» TASK OBJECTIVE:
Reproduce, unchanged, everything from the start of the rows down to the line containing "[v(-56.56, 7.93) *", including that line.

Data entries
____
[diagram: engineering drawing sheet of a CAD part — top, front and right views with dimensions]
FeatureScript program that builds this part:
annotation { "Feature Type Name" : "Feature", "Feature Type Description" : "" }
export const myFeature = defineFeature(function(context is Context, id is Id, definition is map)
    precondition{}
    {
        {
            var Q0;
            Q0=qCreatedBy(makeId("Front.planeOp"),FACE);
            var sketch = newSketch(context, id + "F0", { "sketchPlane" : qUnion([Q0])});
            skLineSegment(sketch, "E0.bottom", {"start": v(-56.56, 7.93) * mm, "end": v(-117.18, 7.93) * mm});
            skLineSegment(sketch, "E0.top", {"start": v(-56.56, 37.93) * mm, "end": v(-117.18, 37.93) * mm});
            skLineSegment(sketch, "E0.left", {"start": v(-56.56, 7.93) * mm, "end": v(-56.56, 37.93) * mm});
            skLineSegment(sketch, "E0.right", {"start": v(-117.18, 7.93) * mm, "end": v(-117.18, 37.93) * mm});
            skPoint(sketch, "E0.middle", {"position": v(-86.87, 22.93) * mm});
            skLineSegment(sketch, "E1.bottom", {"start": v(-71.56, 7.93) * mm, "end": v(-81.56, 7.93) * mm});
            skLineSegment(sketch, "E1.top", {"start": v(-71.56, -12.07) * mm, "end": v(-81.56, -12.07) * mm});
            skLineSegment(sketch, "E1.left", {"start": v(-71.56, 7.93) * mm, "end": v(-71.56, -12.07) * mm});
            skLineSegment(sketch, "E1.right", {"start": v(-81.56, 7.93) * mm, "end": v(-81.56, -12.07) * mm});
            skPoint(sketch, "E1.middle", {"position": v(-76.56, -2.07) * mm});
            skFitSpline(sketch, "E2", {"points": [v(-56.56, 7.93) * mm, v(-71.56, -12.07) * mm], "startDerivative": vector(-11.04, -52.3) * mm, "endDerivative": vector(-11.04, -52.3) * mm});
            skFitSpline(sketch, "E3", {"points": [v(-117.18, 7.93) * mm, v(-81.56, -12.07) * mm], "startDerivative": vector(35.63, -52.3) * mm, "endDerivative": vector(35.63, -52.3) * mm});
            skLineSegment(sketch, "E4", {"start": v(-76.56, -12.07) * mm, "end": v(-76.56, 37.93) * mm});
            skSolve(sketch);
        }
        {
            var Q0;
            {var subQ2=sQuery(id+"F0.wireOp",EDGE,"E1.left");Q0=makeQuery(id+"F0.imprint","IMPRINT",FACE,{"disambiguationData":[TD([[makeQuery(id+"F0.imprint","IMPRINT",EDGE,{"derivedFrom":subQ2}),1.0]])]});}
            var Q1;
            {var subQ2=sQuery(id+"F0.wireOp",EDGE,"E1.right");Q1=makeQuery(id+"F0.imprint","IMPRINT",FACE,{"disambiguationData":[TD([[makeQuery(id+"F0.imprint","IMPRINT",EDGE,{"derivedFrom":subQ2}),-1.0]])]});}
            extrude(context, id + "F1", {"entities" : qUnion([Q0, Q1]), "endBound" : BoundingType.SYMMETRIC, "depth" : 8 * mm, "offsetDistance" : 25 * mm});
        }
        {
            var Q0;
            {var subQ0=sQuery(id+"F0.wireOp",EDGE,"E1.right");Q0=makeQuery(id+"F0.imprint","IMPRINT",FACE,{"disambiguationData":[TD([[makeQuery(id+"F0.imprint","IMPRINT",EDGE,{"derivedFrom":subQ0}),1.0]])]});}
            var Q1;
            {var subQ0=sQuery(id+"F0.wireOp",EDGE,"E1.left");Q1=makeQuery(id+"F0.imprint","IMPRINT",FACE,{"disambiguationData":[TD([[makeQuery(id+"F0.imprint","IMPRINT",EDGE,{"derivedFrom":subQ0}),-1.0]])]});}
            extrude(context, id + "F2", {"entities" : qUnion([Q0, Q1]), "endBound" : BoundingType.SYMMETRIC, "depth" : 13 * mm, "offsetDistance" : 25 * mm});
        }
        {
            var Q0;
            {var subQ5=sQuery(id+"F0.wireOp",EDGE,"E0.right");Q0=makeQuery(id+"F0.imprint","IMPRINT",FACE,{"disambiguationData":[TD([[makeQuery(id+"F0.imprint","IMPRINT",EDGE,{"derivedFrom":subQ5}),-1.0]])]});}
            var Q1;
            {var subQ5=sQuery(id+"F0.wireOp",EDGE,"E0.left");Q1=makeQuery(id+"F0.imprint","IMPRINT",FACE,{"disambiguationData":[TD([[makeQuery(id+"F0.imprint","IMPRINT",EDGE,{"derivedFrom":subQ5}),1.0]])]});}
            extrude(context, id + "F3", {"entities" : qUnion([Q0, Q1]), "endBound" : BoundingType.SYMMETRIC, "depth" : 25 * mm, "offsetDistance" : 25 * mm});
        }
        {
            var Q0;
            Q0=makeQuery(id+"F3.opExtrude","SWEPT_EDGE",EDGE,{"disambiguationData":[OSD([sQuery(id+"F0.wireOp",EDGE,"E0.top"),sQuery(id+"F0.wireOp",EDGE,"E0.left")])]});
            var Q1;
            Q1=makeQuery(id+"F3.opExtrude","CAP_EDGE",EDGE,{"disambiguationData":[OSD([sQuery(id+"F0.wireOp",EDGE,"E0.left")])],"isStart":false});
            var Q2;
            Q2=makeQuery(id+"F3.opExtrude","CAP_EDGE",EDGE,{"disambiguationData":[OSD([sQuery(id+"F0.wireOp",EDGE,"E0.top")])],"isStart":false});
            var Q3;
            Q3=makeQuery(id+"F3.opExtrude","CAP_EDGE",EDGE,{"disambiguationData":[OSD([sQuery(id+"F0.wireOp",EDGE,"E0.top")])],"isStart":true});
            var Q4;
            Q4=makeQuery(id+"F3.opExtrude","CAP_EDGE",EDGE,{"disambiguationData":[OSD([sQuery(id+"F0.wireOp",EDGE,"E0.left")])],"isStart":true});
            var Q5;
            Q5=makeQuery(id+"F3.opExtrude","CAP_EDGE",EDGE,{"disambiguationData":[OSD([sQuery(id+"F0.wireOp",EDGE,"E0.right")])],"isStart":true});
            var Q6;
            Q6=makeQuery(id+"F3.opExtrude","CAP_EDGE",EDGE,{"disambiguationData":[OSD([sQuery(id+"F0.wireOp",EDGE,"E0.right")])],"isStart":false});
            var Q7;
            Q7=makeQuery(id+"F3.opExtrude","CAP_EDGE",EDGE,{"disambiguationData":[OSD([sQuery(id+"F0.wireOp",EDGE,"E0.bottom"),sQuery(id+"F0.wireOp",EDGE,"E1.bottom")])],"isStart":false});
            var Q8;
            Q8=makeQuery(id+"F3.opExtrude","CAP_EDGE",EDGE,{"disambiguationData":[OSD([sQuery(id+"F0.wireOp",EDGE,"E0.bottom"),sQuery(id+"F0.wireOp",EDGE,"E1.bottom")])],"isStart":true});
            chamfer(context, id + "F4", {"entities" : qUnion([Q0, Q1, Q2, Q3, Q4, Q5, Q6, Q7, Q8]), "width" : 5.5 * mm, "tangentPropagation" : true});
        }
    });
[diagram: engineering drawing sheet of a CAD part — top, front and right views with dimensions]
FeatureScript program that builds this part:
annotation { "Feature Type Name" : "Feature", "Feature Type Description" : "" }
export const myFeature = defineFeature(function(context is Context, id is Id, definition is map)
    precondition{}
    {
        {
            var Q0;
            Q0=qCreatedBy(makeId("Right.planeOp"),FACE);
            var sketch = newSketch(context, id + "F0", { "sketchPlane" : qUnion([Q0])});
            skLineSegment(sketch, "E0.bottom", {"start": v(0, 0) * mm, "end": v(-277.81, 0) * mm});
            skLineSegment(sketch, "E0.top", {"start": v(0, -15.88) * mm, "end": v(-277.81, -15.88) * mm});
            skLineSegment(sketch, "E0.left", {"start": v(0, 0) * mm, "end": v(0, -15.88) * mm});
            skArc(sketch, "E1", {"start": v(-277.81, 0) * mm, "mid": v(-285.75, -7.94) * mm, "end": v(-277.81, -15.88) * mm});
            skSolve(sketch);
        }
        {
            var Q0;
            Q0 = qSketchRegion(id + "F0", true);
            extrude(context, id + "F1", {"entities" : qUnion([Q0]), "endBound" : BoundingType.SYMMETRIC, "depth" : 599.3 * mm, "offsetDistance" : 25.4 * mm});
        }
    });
____
» EXERCISE RESPONSE:
[diagram: engineering drawing sheet of a CAD part — top, front and right views with dimensions]
FeatureScript program that builds this part:
annotation { "Feature Type Name" : "Feature", "Feature Type Description" : "" }
export const myFeature = defineFeature(function(context is Context, id is Id, definition is map)
    precondition{}
    {
        {
            var Q0;
            Q0=qCreatedBy(makeId("Front.planeOp"),FACE);
            var sketch = newSketch(context, id + "F0", { "sketchPlane" : qUnion([Q0])});
            skLineSegment(sketch, "E0.bottom", {"start": v(-56.56, 7.93) * mm, "end": v(-117.18, 7.93) * mm});
            skLineSegment(sketch, "E0.top", {"start": v(-56.56, 37.93) * mm, "end": v(-117.18, 37.93) * mm});
            skLineSegment(sketch, "E0.left", {"start": v(-56.56, 7.93) * mm, "end": v(-56.56, 37.93) * mm});
            skLineSegment(sketch, "E0.right", {"start": v(-117.18, 7.93) * mm, "end": v(-117.18, 37.93) * mm});
            skPoint(sketch, "E0.middle", {"position": v(-86.87, 22.93) * mm});
            skLineSegment(sketch, "E1.bottom", {"start": v(-71.56, 7.93) * mm, "end": v(-81.56, 7.93) * mm});
            skLineSegment(sketch, "E1.top", {"start": v(-71.56, -12.07) * mm, "end": v(-81.56, -12.07) * mm});
            skLineSegment(sketch, "E1.left", {"start": v(-71.56, 7.93) * mm, "end": v(-71.56, -12.07) * mm});
            skLineSegment(sketch, "E1.right", {"start": v(-81.56, 7.93) * mm, "end": v(-81.56, -12.07) * mm});
            skPoint(sketch, "E1.middle", {"position": v(-76.56, -2.07) * mm});
            skFitSpline(sketch, "E2", {"points": [v(-56.56, 7.93) * mm, v(-71.56, -12.07) * mm], "startDerivative": vector(-11.04, -52.3) * mm, "endDerivative": vector(-11.04, -52.3) * mm});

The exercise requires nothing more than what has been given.